I wrote a Rust / tree-sitter program to detect reify usage in Clojure code a while ago: https://github.com/borkdude/analyze-reify (partially for learning Rust but also performance is really nice). I wanted to extend this to more advanced patterns and do it in Clojure itself, because that's what I'm most productive with.
The reason I wanted to know more about this specific pattern is to answer the question if it's relevant enough for scripting. If so, I should probably support that in my Clojure interpreter (https://github.com/borkdude/sci) which is used in babashka (https://github.com/borkdude/babashka), a fast starting scripting environment for Clojure.

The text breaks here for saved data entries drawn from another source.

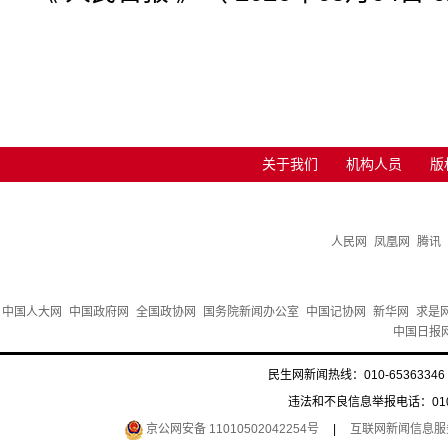
关于我们
机构人员
版
人民网
凤凰网
腾讯
中国人大网
中国政府网
全国政协网
国务院新闻办公室
中国记协网
新华网
求是
中国日报
民生网新闻热线：010-65363346 
违法和不良信息举报电话：010-6
京公网安备 11010502042254号
|
互联网新闻信息服务许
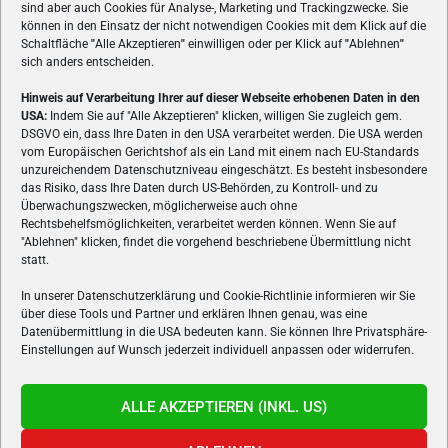
sind aber auch Cookies für Analyse-, Marketing und Trackingzwecke. Sie
können in den Einsatz der nicht notwendigen Cookies mit dem Klick auf die
Schaltfläche
"
Alle Akzeptieren
"
einwilligen oder per Klick auf
"
Ablehnen
"
sich anders entscheiden.
Hinweis auf Verarbeitung Ihrer auf dieser Webseite erhobenen Daten in den
USA:
Indem Sie auf "Alle Akzeptieren" klicken, willigen Sie zugleich gem.
ÜBER UNS
DSGVO ein, dass Ihre Daten in den USA verarbeitet werden. Die USA werden
vom Europäischen Gerichtshof als ein Land mit einem nach EU-Standards
VON GAMERN, FÜR GAMER! Gamers.at ist das älteste Online-
unzureichendem Datenschutzniveau eingeschätzt. Es besteht insbesondere
Spielemagazin Österreichs und bringt täglich aktuelle News,
das Risiko, dass Ihre Daten durch US-Behörden, zu Kontroll- und zu
Reviews und Videos zu PC- und Konsolenspielen, Gaming-
Überwachungszwecken, möglicherweise auch ohne
Rechtsbehelfsmöglichkeiten, verarbeitet werden können. Wenn Sie auf
Hardware und aus der Welt des e-Sport's.
"Ablehnen" klicken, findet die vorgehend beschriebene Übermittlung nicht
statt.
Schreib uns:
redaktion@gamers.at
In unserer Datenschutzerklärung und Cookie-Richtlinie informieren wir Sie
über diese Tools und Partner und erklären Ihnen genau, was eine
FOLGE UNS
Datenübermittlung in die USA bedeuten kann. Sie können Ihre Privatsphäre-
Einstellungen auf Wunsch jederzeit individuell anpassen oder widerrufen.
ALLE AKZEPTIEREN (INKL. US)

@Borkdude I love your project & the name! I work on a similar tool (https://github.com/returntocorp/semgrep), we've recently switched to using tree-sitter under the hood so that we can add new languages faster. Since Semgrep tries to support many languages, we can't use the native language parsers, so I was interested in https://github.com/sogaiu/tree-sitter-clojure. How mature vs buggy would you say the tree-sitter-clojure implementation is? We've found the quality of tree-sitter implementations can vary wildly across languages.
it's unclear to me what exactly they rely on in tree-sitter grammars so it's hard to say whether tree-sitter-clojure would be helpful for them.
i think tree-sitter-clojure does what it does pretty well based on testing across a large number of code files from clojars and recent generative testing runs.
however, it deliberately does not try to do certain things (e.g. identify definitions, special forms, etc.) for various reasons. the approach is very similar to that of rewrite-clj* and parcera.
This could be cool for doing similarity searches as well as generating Markov probability trees in how apis or language features are used.
I was thinking of doing something similar for a RISC-V cpu, where the CPU would generate compressed histograms of common multiple instruction sequences (across loop boundaries) so that one would know what super instructions to synthesize.
What is your motivation for making this? Refactoring? Code Indexing, if so for academic analysis, defect detection or ?
I could see this being a really nifty search interface for massive code libraries.
Are you discussing this library on another Clojure communication channel (Discord, Slack, etc) and if so, where?